▶ _DATA PROVIDED_:
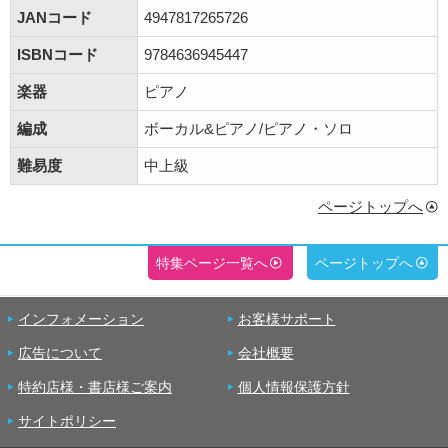
JANコード
4947817265726
ISBNコード
9784636945447
楽器
ピアノ
編成
ボーカル&ピアノ/ピアノ・ソロ
難易度
中上級
ページトップへ
特集ページ一覧へ
ページトップへ
インフォメーション
お客様サポート
広告について
会社概要
特約店様・書店様ご案内
個人情報保護方針
サイトポリシー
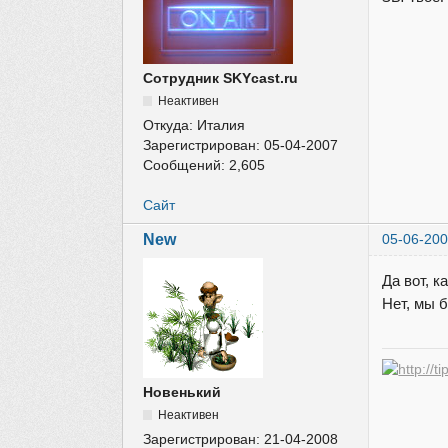
Сотрудник SKYcast.ru
Неактивен
Откуда:
Италия
Зарегистрирован:
05-04-2007
Сообщений:
2,605
Сайт
New
05-06-200
Да вот, к
Нет, мы б
Новенький
Неактивен
Зарегистрирован:
21-04-2008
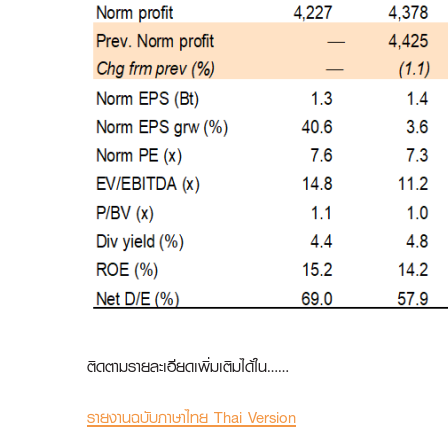
ติดตามรายละเอียดเพิ่มเติมได้ใน……
รายงานฉบับภาษาไทย Thai Version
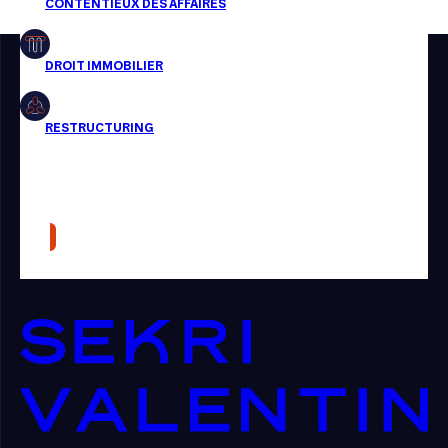
Restructuring
Article
Cabinet
Presse
Récompense
Transaction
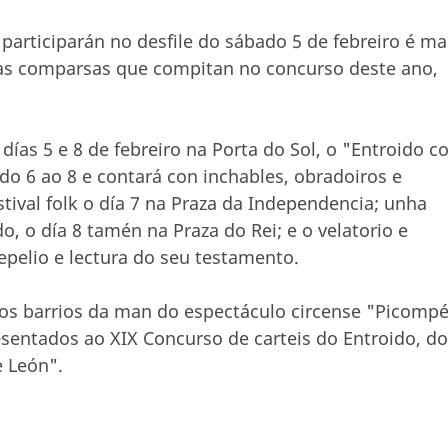
rticiparán no desfile do sábado 5 de febreiro é ma
3 as comparsas que compitan no concurso deste ano,
as 5 e 8 de febreiro na Porta do Sol, o "Entroido c
do 6 ao 8 e contará con inchables, obradoiros e
tival folk o día 7 na Praza da Independencia; unha
o, o día 8 tamén na Praza do Rei; e o velatorio e
pelio e lectura do seu testamento.
os barrios da man do espectáculo circense "Picompé
sentados ao XIX Concurso de carteis do Entroido, do
 León".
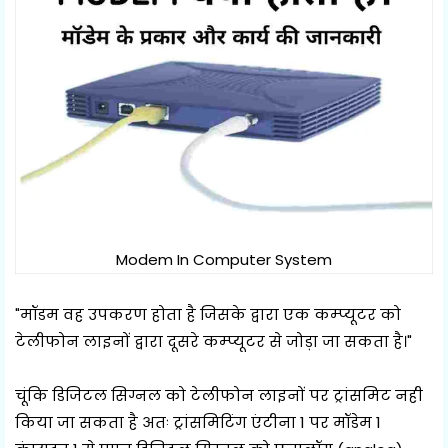
Modem In Computer System
"मॉडम वह उपकरण होता है जिसके द्वारा एक कम्प्यूटर को
टेलीफोन लाइनों द्वारा दूसरे कम्प्यूटर से जोड़ा जा सकता है।"
चूंकि डिजिटल सिग्नल को टेलीफोन लाइनों पर ट्रांसमिट नही
किया जा सकता है अतः ट्रांसमिटिंग एंटीना 1 पर मॉडेम 1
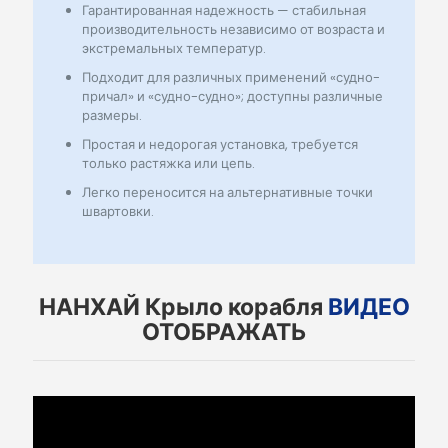
Гарантированная надежность — стабильная
производительность независимо от возраста и
экстремальных температур.
Подходит для различных применений «судно-
причал» и «судно-судно»; доступны различные
размеры.
Простая и недорогая установка, требуется
только растяжка или цепь.
Легко переносится на альтернативные точки
швартовки.
НАНХАЙ Крыло корабля
ВИДЕО
ОТОБРАЖАТЬ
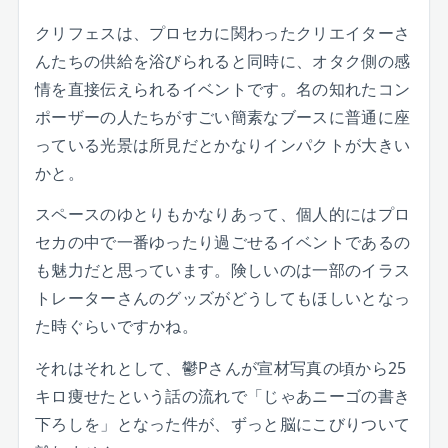
クリフェスは、プロセカに関わったクリエイターさ
んたちの供給を浴びられると同時に、オタク側の感
情を直接伝えられるイベントです。名の知れたコン
ポーザーの人たちがすごい簡素なブースに普通に座
っている光景は所見だとかなりインパクトが大きい
かと。
スペースのゆとりもかなりあって、個人的にはプロ
セカの中で一番ゆったり過ごせるイベントであるの
も魅力だと思っています。険しいのは一部のイラス
トレーターさんのグッズがどうしてもほしいとなっ
た時ぐらいですかね。
それはそれとして、鬱Pさんが宣材写真の頃から25
キロ痩せたという話の流れで「じゃあニーゴの書き
下ろしを」となった件が、ずっと脳にこびりついて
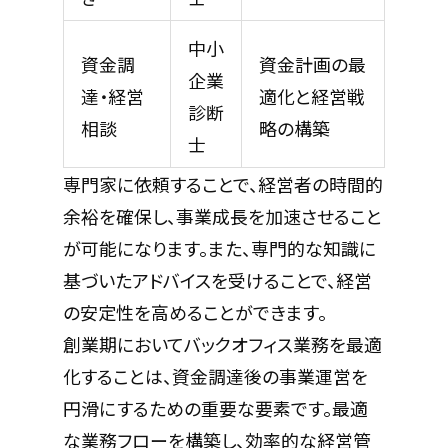
中小
資金調
資金計画の最
企業
達・経営
適化と経営戦
診断
相談
略の構築
士
専門家に依頼することで、経営者の時間的
余裕を確保し、事業成長を加速させること
が可能になります。また、専門的な知識に
基づいたアドバイスを受けることで、経営
の安定性を高めることができます。
創業期においてバックオフィス業務を最適
化することは、資金調達後の事業運営を
円滑にするための重要な要素です。最適
な業務フローを構築し、効率的な経営管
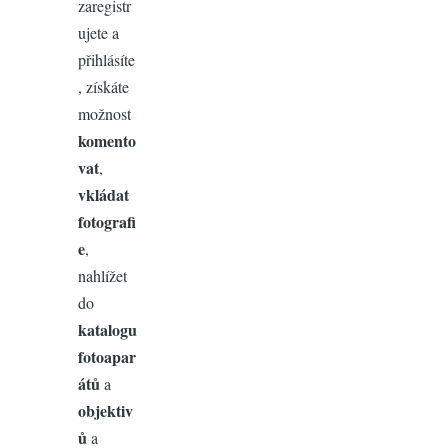
zaregistr
ujete a
přihlásíte
, získáte
možnost
komento
vat
,
vkládat
fotografi
e
,
nahlížet
do
katalogu
fotoapar
átů
a
objektiv
ů
a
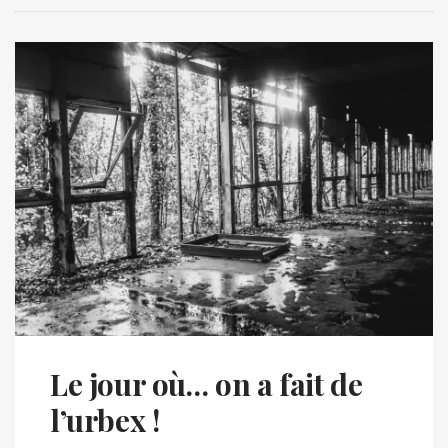
Le jour où… on a fait de
l’urbex !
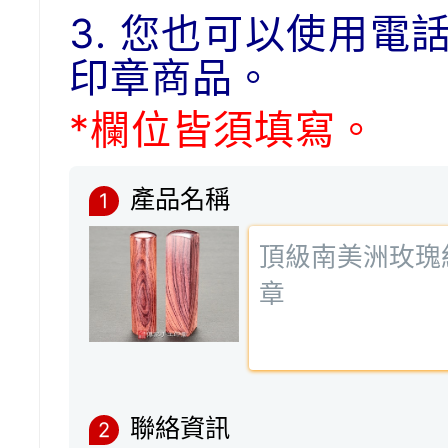
3. 您也可以使用電
印章商品。
*欄位皆須填寫。
產品名稱
1
聯絡資訊
2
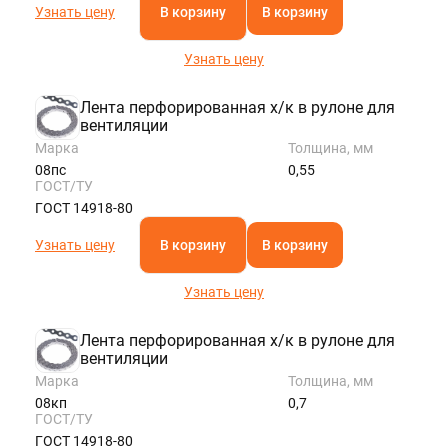
Узнать цену
В корзину
В корзину
Узнать цену
Лента перфорированная х/к в рулоне для
вентиляции
Марка
Толщина, мм
08пс
0,55
ГОСТ/ТУ
ГОСТ 14918-80
Узнать цену
В корзину
В корзину
Узнать цену
Лента перфорированная х/к в рулоне для
вентиляции
Марка
Толщина, мм
08кп
0,7
ГОСТ/ТУ
ГОСТ 14918-80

▶ _WHAT TO WORK ON_: Copy all of the text in the data above, character for character and line for line, leaving the pictures out of your answer.

▶ _ANSWER BOX_:
JANコード
4947817265726
ISBNコード
9784636945447
楽器
ピアノ
編成
ボーカル&ピアノ/ピアノ・ソロ
難易度
中上級
ページトップへ
特集ページ一覧へ
ページトップへ
インフォメーション
お客様サポート
広告について
会社概要
特約店様・書店様ご案内
個人情報保護方針
サイトポリシー
Сотрудник SKYcast.ru
Неактивен
Откуда:
Италия
Зарегистрирован:
05-04-2007
Сообщений:
2,605
Сайт
New
05-06-200
Да вот, к
Нет, мы б
Новенький
Неактивен
Зарегистрирован:
21-04-2008
ติดตามรายละเอียดเพิ่มเติมได้ใน……
รายงานฉบับภาษาไทย Thai Version
Restructuring
Article
Cabinet
Presse
Récompense
Transaction
rticiparán no desfile do sábado 5 de febreiro é ma
3 as comparsas que compitan no concurso deste ano,
as 5 e 8 de febreiro na Porta do Sol, o "Entroido c
do 6 ao 8 e contará con inchables, obradoiros e
tival folk o día 7 na Praza da Independencia; unha
o, o día 8 tamén na Praza do Rei; e o velatorio e
pelio e lectura do seu testamento.
os barrios da man do espectáculo circense "Picompé
sentados ao XIX Concurso de carteis do Entroido, do
 León".
Modem In Computer System
"मॉडम वह उपकरण होता है जिसके द्वारा एक कम्प्यूटर को
टेलीफोन लाइनों द्वारा दूसरे कम्प्यूटर से जोड़ा जा सकता है।"
चूंकि डिजिटल सिग्नल को टेलीफोन लाइनों पर ट्रांसमिट नही
किया जा सकता है अतः ट्रांसमिटिंग एंटीना 1 पर मॉडेम 1
Гарантированная надежность — стабильная
производительность независимо от возраста и
экстремальных температур.
Подходит для различных применений «судно-
причал» и «судно-судно»; доступны различные
размеры.
Простая и недорогая установка, требуется
только растяжка или цепь.
Легко переносится на альтернативные точки
швартовки.
НАНХАЙ Крыло корабля
ВИДЕО
ОТОБРАЖАТЬ
クリフェスは、プロセカに関わったクリエイターさ
んたちの供給を浴びられると同時に、オタク側の感
情を直接伝えられるイベントです。名の知れたコン
ポーザーの人たちがすごい簡素なブースに普通に座
っている光景は所見だとかなりインパクトが大きい
かと。
スペースのゆとりもかなりあって、個人的にはプロ
セカの中で一番ゆったり過ごせるイベントであるの
も魅力だと思っています。険しいのは一部のイラス
トレーターさんのグッズがどうしてもほしいとなっ
た時ぐらいですかね。
それはそれとして、鬱Pさんが宣材写真の頃から25
キロ痩せたという話の流れで「じゃあニーゴの書き
下ろしを」となった件が、ずっと脳にこびりついて
中小
資金調
資金計画の最
企業
達・経営
適化と経営戦
診断
相談
略の構築
士
専門家に依頼することで、経営者の時間的
余裕を確保し、事業成長を加速させること
が可能になります。また、専門的な知識に
基づいたアドバイスを受けることで、経営
の安定性を高めることができます。
創業期においてバックオフィス業務を最適
化することは、資金調達後の事業運営を
円滑にするための重要な要素です。最適
な業務フローを構築し、効率的な経営管
zaregistr
ujete a
přihlásíte
, získáte
možnost
komento
vat
,
vkládat
fotografi
e
,
nahlížet
do
katalogu
fotoapar
átů
a
objektiv
ů
a
Le jour où… on a fait de
l’urbex !
3. 您也可以使用電
印章商品。
*欄位皆須填寫。
產品名稱
1
聯絡資訊
2
Узнать цену
В корзину
В корзину
Узнать цену
Лента перфорированная х/к в рулоне для
вентиляции
Марка
Толщина, мм
08пс
0,55
ГОСТ/ТУ
ГОСТ 14918-80
Узнать цену
В корзину
В корзину
Узнать цену
Лента перфорированная х/к в рулоне для
вентиляции
Марка
Толщина, мм
08кп
0,7
ГОСТ/ТУ
ГОСТ 14918-80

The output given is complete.